Apply at any point in time through the year.

More info

Price

The price depends on the funding that supports your research project.

More info

Service description

With CDL you can make decisions regarding the level of access and roles of users. The default access protocol to the CDL is S3, but POSIX access is granted to specific roles, such as data owners and data depositors.

The CDL is not meant for storing permanent or persistent data, and it shall not be confused with or considered a replacement for the NIRD Research Data Archive

Central Data Library is specifically suited for you who need:

  • Long-term storage of non-persistent input datasets enriched with metadata 
  • Sharing input data and data libraries with multiple projects 
  • Share AI-models and AI-training data with multiple projects and collaborators 
  • Access to data via the S3 protocol and S3 API 

Interfaces

CDL is available on the NIRD Data Lake and can be accessed easily through multiple protocols, such as POSIX, NFS, and S3. You can directly access your data from the NIRD login nodes, Sigma2’s national HPC systems, and even connect it seamlessly to third-party storage systems, computing facilities, or your desktop.

Data Integrity

Data integrity is maintained through daily snapshots, built-in redundancy, and error-correcting mechanisms, ensuring efficient, reliable, and cost-effective storage.

While CDL currently does not include a backup option, this may be introduced in the future depending on user demand and infrastructure developments.

How to get access

You can request the CDL service at any time of the year by selecting it in the application form for storage resources.

For details about the eligibility, and governance questions, please visit the Central Data Library policy.

Technical implementation details are described in the user documentation.

You might also need

Sigma2 is offering a range of high-performance computing and storage services designed to support scientific research in every step of the research data lifecycle.
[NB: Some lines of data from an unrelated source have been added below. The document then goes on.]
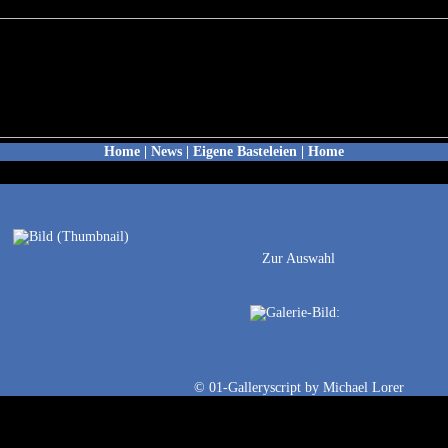
Home
|
News
|
Eigene Basteleien
|
Home
Zur Auswahl
©
01-Galleryscript
by
Michael Lorer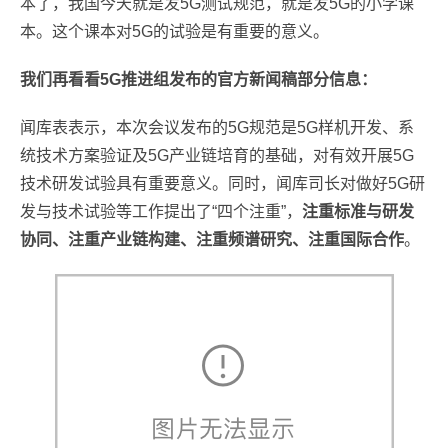
本了，我国今天就是发5G测试规范，就是发5G的小学课
本。这个课本对5G的试验是有重要的意义。
我们再看看5G推进组发布的官方新闻稿部分信息：
闻库表表示，本次会议发布的5G规范是5G样机开发、系
统技术方案验证及5G产业链培育的基础，对有效开展5G
技术研发试验具有重要意义。同时，闻库司长对做好5G研
发与技术试验等工作提出了“四个注重”，
注重标准与研发
协同、注重产业链构建、注重频谱研究、注重国际合作
。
Below, you can see a few selected ones, and if you visit our services overview, you will find all we have on offer.

The Central Data Library going forward

Take a look at our services roadmaps to follow development and progress.

Now

  • Support the Data Rescue initiative

    We will assist the Norwegian research community in safeguarding datasets currently stored abroad, which may be at risk of deletion or loss.

  • Open, confidential and restricted data services

    The data landscape is becoming more complex with the explosion of new technologies and research frontiers. AI/ML is just paradigmatic of this revolution. A variety of data with different requirements with regard to access and protection is produced. We will design and adapt the services to data which require confidentiality while still be free from regulations related to health personal sensitivity.

Next

  • Streamlined quota management

    We will simplify and automate storage quota management, improving transparency and ensuring better control over resource usage on NIRD services (For eg: Data Peak, Data Lake).

  • Achieving the ISO 27001 certification

    We will strengthen our information security practices and build customer trust by obtaining ISO 27001 certification, an internationally recognized standard for Information Security Management Systems.

  • Introduction of Research Objects

    We will address data management needs arising from steadily increasing data volumes in close collaboration with user communities and key stakeholders. We will focus on adopting Research Objects (ROs) as a foundation for improved, future-oriented data management. ROs will first be introduced on NIRD for selected pilot projects and later expanded to all projects.

Later

  • Introduction of data management solution for the Central Data Library

    We will enhance the NIRD Central Data Library (CDL) service by integrating a robust data management solution that improves data accessibility, consistency, and lifecycle governance. This effort will extend the service’s capabilities, streamline data operations, and provide a foundation for future scalability and advanced analytics.